Throughout those challenges – high profile disputes over exclusivity agreements settled out of court in 2013 amongst them – it’s to her parents that Kym Ellery still looks to for support, especially her Perth-based father Bruce.

Once “a truck driver in the 80s for Shell”, her father was the first benefactor of the business, despite having started his own business concurrently “so it’s not like he had the spare money. He’s a very humble man [and] he has been so supportive.” Now, Ellery says, the two talk on the phone about the respective challenges that running a business inevitably presents – be it in couture or concrete polishing.

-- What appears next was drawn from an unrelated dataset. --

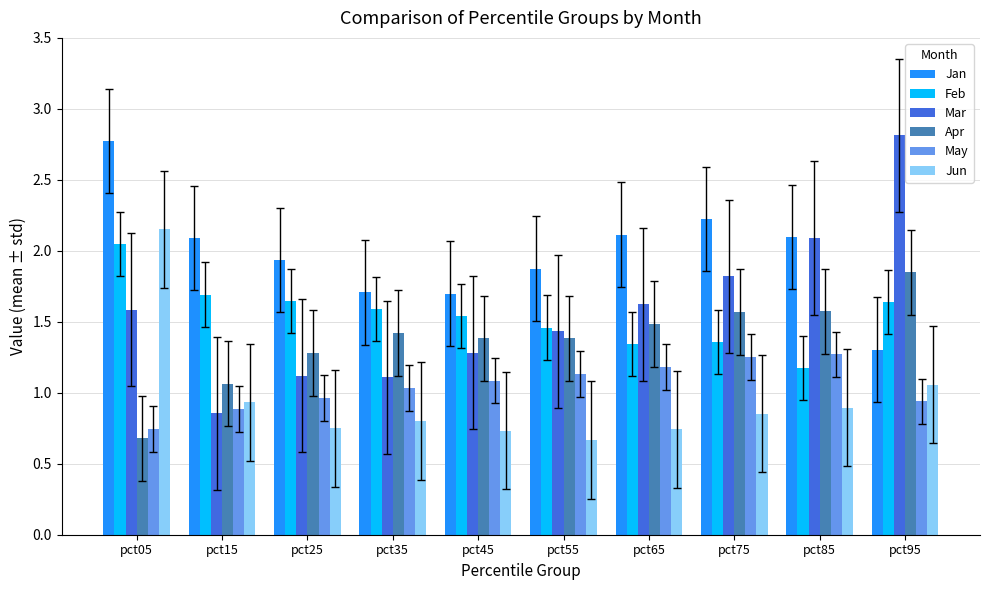

Which series has the largest range (max minus min)?

Mar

What becomes apparent when talking to Ellery is just how passionate she is about both the creativity and the logistics of her fast-growing business, a duality she has clearly inherited from both her mother and father respectively. Throughout the remainder our brief exchange, the designer touches on everything from the impact of Brexit on British fashion; the logistics of the increasingly ubiquitous ‘see now, buy now’ model of runway and retail; the very real effects of global events like Ramadan and terrorism on the microcosm of her Paris showroom; the importance and responsibilities of managing your back of house, which sees her reminding her contemporaries like Christopher Esber to pay your “tax, super, PAYG, GST”; and the challenge that all designers now face to produce more collections each year, invoking Vetements’ and Balenciaga’s designer Demna Gvasalia’s recent comments that designers are simply humans who, like you, tire easily.

EllerySolangeChloeSevigny
Repeat Ellery customers, Solange Knowles and Chloë SevignyCredit: @kymellery

Despite those unenviable impediments, she hopes too that one day Ellery the label and the name can become something that a new generation will want to inherit.

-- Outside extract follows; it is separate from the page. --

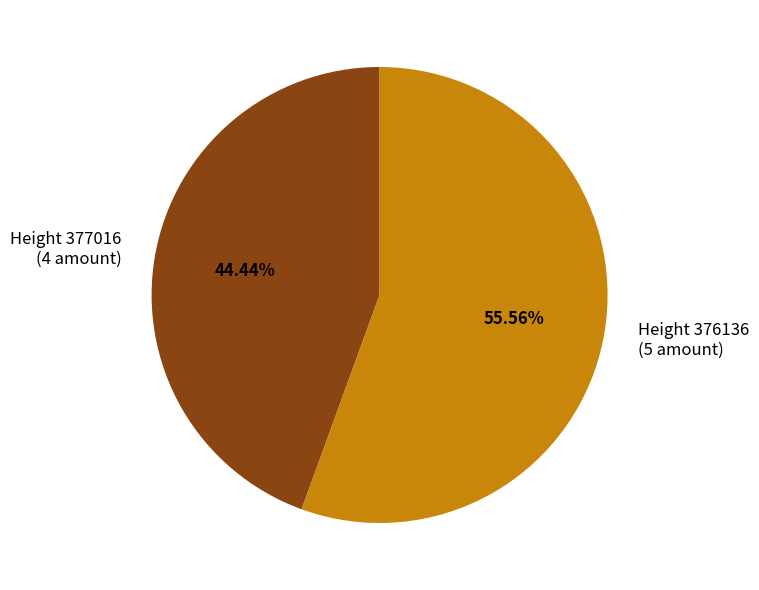

Count the number of slices in the pie.

2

“It’s funny because I chose my name and I didn’t really realise at the time that that’s a very personal thing, and it’s very intimate. But I would hope that my children are interested in the company, or that there will be people that can have it go on. Maybe they won’t be. I really look up to people like Miuccia Prada, who has built this amazing company that gives back to the arts so heavily and who, both creatively and in a business sense, is very inspirational and has achieved that in their own lifetime.

“There’s no hurry either, but we’ll see.”